For us to be able to develop innovation, the entire system must be built around it. Look at how advanced countries protect their market: they have created significant preferences for domestic manufacturers for a wide variety of situations. The US was the creator of this system, but China has also surged far ahead over the past 10–12 years. They have several levels of drug innovativeness, various economic packages for benefits, and ensuring accelerated market access. Moreover, preferences exist even in cases where a drug is not registered, but the phase IV clinical trials have proven a medical effect that existing drugs do not provide.

In Russian regulatory practice, there is still no definition of drug innovativeness.

Yes, we have not developed a unified definition, although everyone understands that criteria for innovativeness are necessary for the further development of the industry. The problem is that if they appear, preferential regimes will need to be revised and priorities changed, which will affect the entire drug market and impact other industries.
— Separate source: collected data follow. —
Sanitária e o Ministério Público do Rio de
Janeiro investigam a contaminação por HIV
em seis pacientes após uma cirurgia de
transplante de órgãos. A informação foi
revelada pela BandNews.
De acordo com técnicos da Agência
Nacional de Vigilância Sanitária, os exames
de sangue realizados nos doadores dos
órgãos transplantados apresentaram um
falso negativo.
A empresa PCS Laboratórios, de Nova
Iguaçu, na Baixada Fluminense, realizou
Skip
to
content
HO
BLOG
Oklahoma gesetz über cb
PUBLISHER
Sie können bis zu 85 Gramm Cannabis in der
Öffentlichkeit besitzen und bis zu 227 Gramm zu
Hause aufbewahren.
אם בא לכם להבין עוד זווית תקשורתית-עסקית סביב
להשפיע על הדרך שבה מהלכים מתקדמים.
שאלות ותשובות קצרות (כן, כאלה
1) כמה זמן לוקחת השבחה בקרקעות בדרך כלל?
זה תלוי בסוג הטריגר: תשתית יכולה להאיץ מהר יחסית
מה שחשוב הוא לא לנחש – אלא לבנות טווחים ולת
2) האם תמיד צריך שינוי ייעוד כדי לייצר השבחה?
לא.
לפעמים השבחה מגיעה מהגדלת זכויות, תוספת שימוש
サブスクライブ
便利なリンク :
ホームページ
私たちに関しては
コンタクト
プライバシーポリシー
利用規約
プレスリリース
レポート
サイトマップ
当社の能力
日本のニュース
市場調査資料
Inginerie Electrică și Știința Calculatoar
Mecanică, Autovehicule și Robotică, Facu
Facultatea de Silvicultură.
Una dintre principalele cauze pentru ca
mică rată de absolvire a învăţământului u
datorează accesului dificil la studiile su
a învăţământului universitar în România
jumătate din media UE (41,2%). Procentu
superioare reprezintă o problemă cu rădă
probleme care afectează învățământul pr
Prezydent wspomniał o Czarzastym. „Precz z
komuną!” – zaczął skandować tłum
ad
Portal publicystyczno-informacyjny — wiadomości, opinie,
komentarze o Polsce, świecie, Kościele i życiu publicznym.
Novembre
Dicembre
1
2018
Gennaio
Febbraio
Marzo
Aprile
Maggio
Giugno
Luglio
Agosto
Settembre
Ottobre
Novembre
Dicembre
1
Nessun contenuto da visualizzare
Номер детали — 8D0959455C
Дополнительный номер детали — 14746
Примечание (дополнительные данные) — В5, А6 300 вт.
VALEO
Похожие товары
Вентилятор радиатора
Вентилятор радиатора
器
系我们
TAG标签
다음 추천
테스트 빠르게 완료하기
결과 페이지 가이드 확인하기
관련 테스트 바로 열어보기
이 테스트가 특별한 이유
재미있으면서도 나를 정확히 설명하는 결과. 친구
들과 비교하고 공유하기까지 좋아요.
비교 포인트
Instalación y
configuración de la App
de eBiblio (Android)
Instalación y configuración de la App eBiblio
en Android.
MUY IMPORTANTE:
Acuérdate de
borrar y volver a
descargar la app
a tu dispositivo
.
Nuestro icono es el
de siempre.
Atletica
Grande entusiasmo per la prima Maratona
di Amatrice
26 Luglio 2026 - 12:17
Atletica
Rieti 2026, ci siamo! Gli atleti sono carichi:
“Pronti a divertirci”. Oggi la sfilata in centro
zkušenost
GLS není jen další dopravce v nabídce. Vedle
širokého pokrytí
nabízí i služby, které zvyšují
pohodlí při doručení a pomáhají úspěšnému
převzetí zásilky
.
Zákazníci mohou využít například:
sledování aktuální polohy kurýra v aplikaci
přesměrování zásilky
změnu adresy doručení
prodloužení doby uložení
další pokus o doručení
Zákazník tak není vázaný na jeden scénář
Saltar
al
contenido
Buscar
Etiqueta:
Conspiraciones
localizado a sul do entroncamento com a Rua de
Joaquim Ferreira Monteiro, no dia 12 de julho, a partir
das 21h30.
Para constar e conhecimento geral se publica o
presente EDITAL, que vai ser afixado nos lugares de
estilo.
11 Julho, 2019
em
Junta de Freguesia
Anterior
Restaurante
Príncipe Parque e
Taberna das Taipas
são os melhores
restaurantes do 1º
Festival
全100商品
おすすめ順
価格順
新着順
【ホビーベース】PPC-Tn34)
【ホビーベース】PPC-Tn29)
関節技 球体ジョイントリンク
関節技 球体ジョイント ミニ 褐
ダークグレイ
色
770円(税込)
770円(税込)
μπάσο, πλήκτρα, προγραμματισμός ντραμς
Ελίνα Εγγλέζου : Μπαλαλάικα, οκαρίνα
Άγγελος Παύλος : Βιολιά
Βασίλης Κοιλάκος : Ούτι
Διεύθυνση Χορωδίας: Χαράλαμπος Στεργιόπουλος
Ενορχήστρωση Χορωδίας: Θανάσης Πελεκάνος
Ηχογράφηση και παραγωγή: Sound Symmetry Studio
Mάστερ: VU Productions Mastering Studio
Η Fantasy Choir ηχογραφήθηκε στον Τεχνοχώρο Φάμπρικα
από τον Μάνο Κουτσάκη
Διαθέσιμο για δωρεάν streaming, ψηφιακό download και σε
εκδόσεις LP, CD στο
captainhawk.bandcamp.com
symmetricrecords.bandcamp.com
To summarize: for us to have innovation, political will is needed. Today, we see that conflicting and directly contradictory laws are in effect within the industry’s regulatory framework. Moreover, there is also a conflict of interest between the regulators themselves.

Federal Law No. 523-FZ “On Technological Policy in the Russian Federation” enshrines goals such as ensuring the country’s technological leadership through innovation and its accelerated implementation. It even integrates the right to reasonable risk in scientific development. But in practice, it turns out that all institutions conducting research at public expense must, de facto, enter into a work contract in which the result is specified in advance. And if the researcher does not achieve it, they must comply with the requirement to return the funds, or else face criminal liability for improper spending and use of budget funds.

You became one of the initiators of the revision of the draft Federal Law on Scientific Advice. What practical tasks could be solved by its adoption?

The draft law, which is currently going through another stage of approval, arose in response to requests from pharmaceutical manufacturers. Elevating this issue to the legislative level will make it possible to build a future system and future structure, along with all the subordinate regulatory framework, including regulations, rules, timelines, and procedures. As foreign experience shows, thanks to this mechanism, the time for the full cycle of drug development and market launch is reduced by 30–40%: from 7–10 years to 5–6 years, and the proportion of effective applications for drug registration increases to 90%.

The issue of scientific advice is discussed quite often; it is one of the basic elements of support for developers of innovative drugs. In our country, it is applied only to a limited number of biomedical cell products, whereas the scientific advice service should become part of the state registration process for medicines.